TM Editors' Note: This article discusses a microcap penny stock. Such stocks are very easily manipulated; do your own careful due diligence.
The following interview of Managing Director Mark Papendieck of Orinoco Gold was conducted by Peter Epstein, CFA, MBA over the week ended July 20th. Orinoco Gold is an interesting gold junior with a soon-to-be-producing mine in the Brazilian State of Goias. Without further ado, let's jump right into the interview.
Please describe Orinoco Gold (OGX:ASX) in a single paragraph.
Orinoco Gold (OGX:ASX) is an Australian listed, high-grade gold developer and explorer with a dominant land position in the Faina Greenstone Belt in the central Brazilian State of Goias. The Greenstone Belt has been under-explored, despite hosting a past producing high-grade gold mine (Sertão 250k oz production at 25 grams/ tonne gold, “Au,” now owned by Orinoco Gold). Due to the coarse nature of the gold occurrences in the belt, conventional sampling is difficult and costly. Orinoco is developing its high-grade, low-cost Cascavel Gold Mine, with first production from the gravity processing circuit expected in 1st quarter, 2016. The development of Cascavel is the first stage of turning the Company's Faina Goldfields project into a high-grade, multi-mine operation.
What makes the Cascavel project so exciting despite the lack of a JORC Mineral Resource report?
In the Faina Goldfields Project, Cascavel will be our maiden gold mine, scheduled for first quarter, 2016. It's an elongated mineralized belt in which Orinoco has recently made important discoveries including Cascavel (15 m @ 88g/t Au from underground sampling) and Tinteiro (17.5 m @ 1,293g/t silver,”Ag”). These discoveries illustrate the prospectively of Orinoco's tenements and the significant potential upside beyond the imminent production from Cascavel.

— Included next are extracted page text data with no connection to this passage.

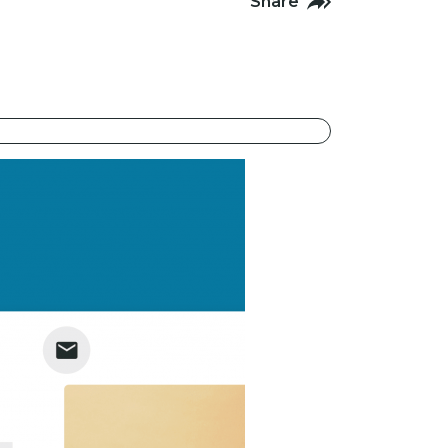
Share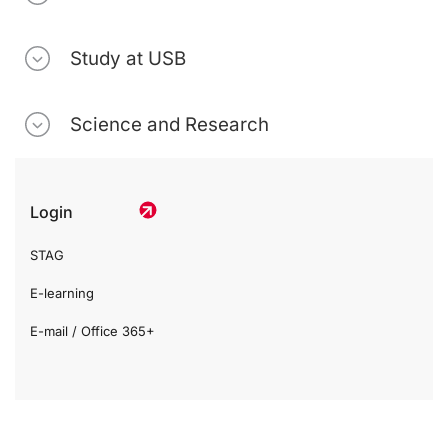
Study at USB
Science and Research
Login
STAG
E-learning
E-mail / Office 365+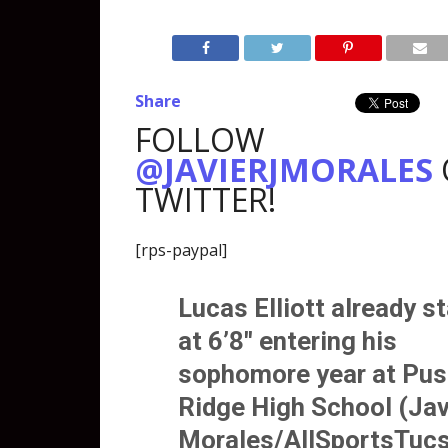
Share
FOLLOW
@JAVIERJMORALES
TWITTER!
[rps-paypal]
Lucas Elliott
already s
at 6’8″ entering his
sophomore year at Pu
Ridge High School (Jav
Morales/AllSportsTuc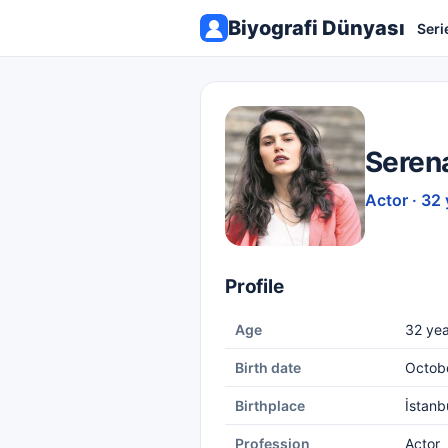
Biyografi Dünyası
Seri
Seren
Actor · 32 
Profile
Age
32 yea
Birth date
Octobe
Birthplace
İstanb
Profession
Actor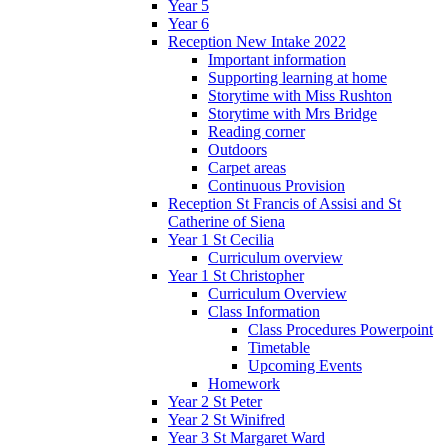
Year 5
Year 6
Reception New Intake 2022
Important information
Supporting learning at home
Storytime with Miss Rushton
Storytime with Mrs Bridge
Reading corner
Outdoors
Carpet areas
Continuous Provision
Reception St Francis of Assisi and St
Catherine of Siena
Year 1 St Cecilia
Curriculum overview
Year 1 St Christopher
Curriculum Overview
Class Information
Class Procedures Powerpoint
Timetable
Upcoming Events
Homework
Year 2 St Peter
Year 2 St Winifred
Year 3 St Margaret Ward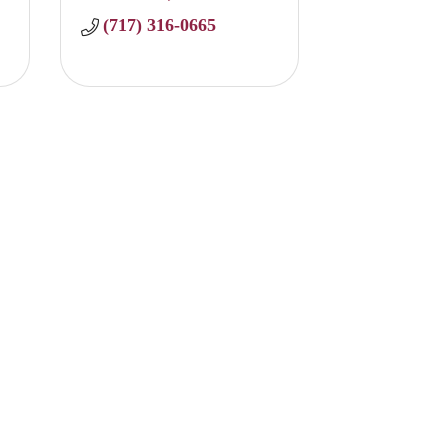
(717) 316-0665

With Cascavel's development, with remaining cap-ex of a US$ 7 million, Orinoco is poised to demonstrate just how profitable the Greenstone Belt can be. The past producing Sertão Gold Mine, now owned by Orinoco, had a shallow oxide zone mined by Troy Resources in 2003. At the time it was the lowest cost gold mine in the world with cash costs of US$ 53 an ounce!
Regarding Cascavel, the mineralized structure that hosts the gold has been intercepted in widely spaced drilling over 1.5 km of strike and over 700 m down dip. The system remains open along strike and down dip, and additional gold lodes parallel to (above and below) the main zone have been discovered. These parallel gold lodes are not part of our initial mine plan. This is a large system!
The structurally controlled and geologically continuous nature of the gold vein system combined with the drilling and underground sampling completed at Cascavel would ordinarily allow for a JORC Mineral Resource. While drilling provides an effective measure of the geological continuity of the Cascavel veins, the coarse nature of the gold prevents a reliable grade estimation amenable for JORC purposes. Given the difficulty and expense of defining JORC compliant resources through drilling, the Company is of the view that establishing a low-cost gold operation, and rapidly growing it, is the best way to create shareholder value and mitigate risk.